Combination of ADASYN-N and Random Forest in Predicting of Obesity Status in Indonesia: A Case Study of Indonesian Basic Health Research 2013
Author(s) -
Muhammad Aqsha,
SA Thamrin,
Armin Lawi
Publication year - 2021
Publication title -
journal of physics. conference series
Language(s) - English
Resource type - Journals
SCImago Journal Rank - 0.21
H-Index - 85
eISSN - 1742-6596
pISSN - 1742-6588
DOI - 10.1088/1742-6596/2123/1/012039
Subject(s) - random forest , obesity , indonesian , computer science , medicine , statistics , mathematics , environmental health , machine learning , linguistics , philosophy
Obesity is a pathological condition due to the accumulation of excessive fat needed for body functions. The risk factors for obesity are related to their obesity status. Various machine learning approaches are an alternative in predicting obesity status. However, in most cases, the available datasets are not sufficiently balanced in their data classes. The existence of data imbalances can cause the prediction results to be inaccurate.

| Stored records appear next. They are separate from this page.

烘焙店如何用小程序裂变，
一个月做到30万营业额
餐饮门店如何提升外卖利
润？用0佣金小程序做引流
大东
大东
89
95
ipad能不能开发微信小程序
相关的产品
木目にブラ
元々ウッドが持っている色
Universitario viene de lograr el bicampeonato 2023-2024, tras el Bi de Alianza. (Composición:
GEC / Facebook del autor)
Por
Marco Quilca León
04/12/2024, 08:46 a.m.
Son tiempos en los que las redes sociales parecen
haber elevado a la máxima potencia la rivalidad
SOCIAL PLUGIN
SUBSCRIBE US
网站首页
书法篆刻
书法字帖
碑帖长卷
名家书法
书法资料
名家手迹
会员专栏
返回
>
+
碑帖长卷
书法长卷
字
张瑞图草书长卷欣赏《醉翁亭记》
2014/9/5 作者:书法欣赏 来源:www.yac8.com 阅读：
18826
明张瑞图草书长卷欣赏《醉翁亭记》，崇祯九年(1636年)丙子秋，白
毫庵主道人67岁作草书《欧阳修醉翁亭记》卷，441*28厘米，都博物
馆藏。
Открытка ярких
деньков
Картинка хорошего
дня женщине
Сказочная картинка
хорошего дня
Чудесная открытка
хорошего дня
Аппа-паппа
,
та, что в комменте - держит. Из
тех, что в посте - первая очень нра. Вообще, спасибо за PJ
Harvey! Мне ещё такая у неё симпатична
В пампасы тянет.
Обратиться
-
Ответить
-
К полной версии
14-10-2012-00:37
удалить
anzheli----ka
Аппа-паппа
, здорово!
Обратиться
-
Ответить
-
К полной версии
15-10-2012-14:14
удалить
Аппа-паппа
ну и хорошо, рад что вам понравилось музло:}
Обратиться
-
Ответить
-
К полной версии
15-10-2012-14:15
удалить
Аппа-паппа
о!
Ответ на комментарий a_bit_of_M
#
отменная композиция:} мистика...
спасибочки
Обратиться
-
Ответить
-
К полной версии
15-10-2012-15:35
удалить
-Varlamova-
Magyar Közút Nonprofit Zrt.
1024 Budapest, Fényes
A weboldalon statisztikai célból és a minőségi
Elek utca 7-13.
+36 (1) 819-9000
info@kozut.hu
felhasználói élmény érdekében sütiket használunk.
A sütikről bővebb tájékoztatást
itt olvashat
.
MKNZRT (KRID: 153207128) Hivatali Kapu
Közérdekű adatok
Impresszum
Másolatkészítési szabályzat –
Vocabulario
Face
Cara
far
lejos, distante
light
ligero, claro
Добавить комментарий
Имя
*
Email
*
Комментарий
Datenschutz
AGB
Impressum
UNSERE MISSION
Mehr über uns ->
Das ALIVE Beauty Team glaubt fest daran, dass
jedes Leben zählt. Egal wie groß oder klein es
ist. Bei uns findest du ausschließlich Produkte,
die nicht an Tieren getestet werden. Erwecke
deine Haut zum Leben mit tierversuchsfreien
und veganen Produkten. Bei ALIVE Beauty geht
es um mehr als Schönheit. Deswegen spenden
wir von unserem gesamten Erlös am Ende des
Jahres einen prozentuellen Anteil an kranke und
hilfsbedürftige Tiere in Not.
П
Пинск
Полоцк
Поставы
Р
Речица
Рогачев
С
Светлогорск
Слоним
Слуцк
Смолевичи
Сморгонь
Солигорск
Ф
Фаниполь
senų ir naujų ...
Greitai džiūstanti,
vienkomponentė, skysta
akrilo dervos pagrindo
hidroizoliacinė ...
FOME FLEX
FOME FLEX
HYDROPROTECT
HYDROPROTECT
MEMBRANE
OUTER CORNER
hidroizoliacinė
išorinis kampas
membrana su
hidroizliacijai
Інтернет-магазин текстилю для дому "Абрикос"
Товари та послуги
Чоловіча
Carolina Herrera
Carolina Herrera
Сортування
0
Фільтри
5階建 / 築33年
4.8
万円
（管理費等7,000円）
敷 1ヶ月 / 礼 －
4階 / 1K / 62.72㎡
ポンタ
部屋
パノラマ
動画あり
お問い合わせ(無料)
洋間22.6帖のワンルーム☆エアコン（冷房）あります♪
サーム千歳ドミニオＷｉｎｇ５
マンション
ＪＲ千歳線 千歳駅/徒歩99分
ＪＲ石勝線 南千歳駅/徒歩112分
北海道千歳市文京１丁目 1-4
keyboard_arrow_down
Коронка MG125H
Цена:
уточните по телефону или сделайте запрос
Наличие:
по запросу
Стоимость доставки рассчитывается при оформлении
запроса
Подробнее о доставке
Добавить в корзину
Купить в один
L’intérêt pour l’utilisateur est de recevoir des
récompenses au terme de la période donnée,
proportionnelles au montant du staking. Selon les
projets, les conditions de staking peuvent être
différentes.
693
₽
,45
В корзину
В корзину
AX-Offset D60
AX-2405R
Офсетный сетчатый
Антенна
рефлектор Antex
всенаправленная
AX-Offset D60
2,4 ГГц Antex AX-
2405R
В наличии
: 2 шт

The purpose of this paper is to overcome the problem of data class imbalance and predict obesity status using the 2013 Indonesian Basic Health Research (RISKESDAS) data. Adaptive Synthetic Nominal (ADASYN-N) can be used to balance obesity status data. The balanced obesity status data is then predicted using one of the machine learning approaches, namely Random Forest. The results obtained show that through ADASYN-N with a balance level parameter of 1 (β = 100%) after synthetic data generation and Random Forest with a tree number of 200 and involving 7 variables as risk factors, giving the results of the classification of obesity status which is good. This can be seen from the AUC value of 84.41%.